World continues to ignore Gaza’s never ending state of trauma
This week, in an operation chillingly named Truthful Dawn, the Israeli regime once again rained bombs on the besieged Gaza Strip. The three-day bombardment killed at least 44 Palestinians, including 15 children, and injured hundreds of others.
As if 15 years of crippling siege was not enough, year after year the coastal strip has been subjected to horrific “operations” in which thousands have been killed, hundreds of thousands have been injured and essential infrastructure has been completely destroyed.
Back in 2012, the UN had predicted Gaza would be unliveable by 2020. By so many measures, the prediction has proved right. And yet, more than two million Palestinians continue to live there. Most of them do not live there by choice – recent polls estimate that some 40 percent of those residing in Gaza would leave if they could.
It is not surprising that so many cannot see a future for themselves in Gaza.

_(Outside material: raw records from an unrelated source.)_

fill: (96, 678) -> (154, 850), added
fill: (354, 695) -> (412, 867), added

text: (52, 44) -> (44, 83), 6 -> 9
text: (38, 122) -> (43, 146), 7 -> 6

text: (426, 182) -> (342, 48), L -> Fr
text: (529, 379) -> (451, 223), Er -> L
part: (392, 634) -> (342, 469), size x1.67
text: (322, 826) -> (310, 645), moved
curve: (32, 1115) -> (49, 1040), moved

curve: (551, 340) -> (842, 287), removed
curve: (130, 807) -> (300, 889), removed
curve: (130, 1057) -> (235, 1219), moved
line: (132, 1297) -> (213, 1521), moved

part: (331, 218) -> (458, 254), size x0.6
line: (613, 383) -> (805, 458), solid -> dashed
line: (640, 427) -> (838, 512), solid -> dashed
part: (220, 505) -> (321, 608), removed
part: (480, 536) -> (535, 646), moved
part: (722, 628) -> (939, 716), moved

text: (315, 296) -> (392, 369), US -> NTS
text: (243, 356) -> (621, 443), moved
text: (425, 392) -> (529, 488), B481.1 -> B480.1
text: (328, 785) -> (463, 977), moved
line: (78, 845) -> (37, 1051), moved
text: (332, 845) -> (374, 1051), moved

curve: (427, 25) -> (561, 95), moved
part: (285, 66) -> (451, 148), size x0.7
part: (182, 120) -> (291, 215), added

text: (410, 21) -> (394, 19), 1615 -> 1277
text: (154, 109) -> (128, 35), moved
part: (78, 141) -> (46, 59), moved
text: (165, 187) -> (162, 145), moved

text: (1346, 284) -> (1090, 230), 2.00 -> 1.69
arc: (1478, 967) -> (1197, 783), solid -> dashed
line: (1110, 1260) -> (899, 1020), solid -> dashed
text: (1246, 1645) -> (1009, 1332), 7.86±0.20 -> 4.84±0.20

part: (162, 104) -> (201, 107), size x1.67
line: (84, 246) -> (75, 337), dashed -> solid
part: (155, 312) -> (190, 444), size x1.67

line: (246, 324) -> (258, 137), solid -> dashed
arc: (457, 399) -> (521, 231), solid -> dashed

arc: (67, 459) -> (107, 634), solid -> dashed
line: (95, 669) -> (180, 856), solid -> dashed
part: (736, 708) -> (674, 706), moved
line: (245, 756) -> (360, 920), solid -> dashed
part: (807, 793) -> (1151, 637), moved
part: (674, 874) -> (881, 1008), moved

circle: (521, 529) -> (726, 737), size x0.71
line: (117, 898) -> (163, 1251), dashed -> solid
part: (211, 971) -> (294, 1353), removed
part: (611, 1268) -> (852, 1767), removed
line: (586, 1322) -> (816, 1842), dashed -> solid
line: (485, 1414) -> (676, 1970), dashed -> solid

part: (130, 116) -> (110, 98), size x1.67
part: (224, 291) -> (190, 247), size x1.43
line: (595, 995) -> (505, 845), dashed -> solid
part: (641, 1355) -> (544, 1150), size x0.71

Life has not been easy for Palestinians in Gaza for many years, but with every “war”, every “operation” and every attack by the Israeli leaders, the conditions are becoming even more difficult.
Gaza’s Ministry of Health now predicts, for example, that the health services – which have long been suffering because of the blockade – will soon come to an almost complete stop due to the power outages and depletion of fuel for the generators. Indeed in addition to this latest bombardment, the Israeli regime has kept all the crossings into Gaza closed, preventing the entry of fuel and other essential goods.
Never-ending state of trauma
While the bombs stopped falling on Gaza on Sunday evening following an Egypt-brokered “truce” between Israel and the Palestinian group Islamic Jihad, the repercussions of this latest assault will continue long after its end, like all the other Israeli “operations” before it.
People in Gaza are constantly trying to recover from previous bombardments while fearing the next one. And they have no way of recovering from the many injuries – both physical and mental – they have sustained.
Indeed various international NGOs and UN agencies are trying to document the never-ending mental health crisis in Gaza. Yet many of the methodologies and theories they use are totally inadequate. As Dr Samah Jabr, chair of the Mental Health Unit at the Palestinian Ministry of Health, recently underlined, this is because these organisations and agencies are trying to understand and address this crisis using Western concepts that cannot be applied to the reality on the ground in Gaza. The notion of Post-traumatic stress disorder (PTSD), for example, is inapplicable to the experiences of Palestinians, because the trauma they experience from the settler-colonial reality is “repetitive, ongoing and continuous”.
And this state of constant stress and trauma transcends generations in Gaza and the wider Palestine.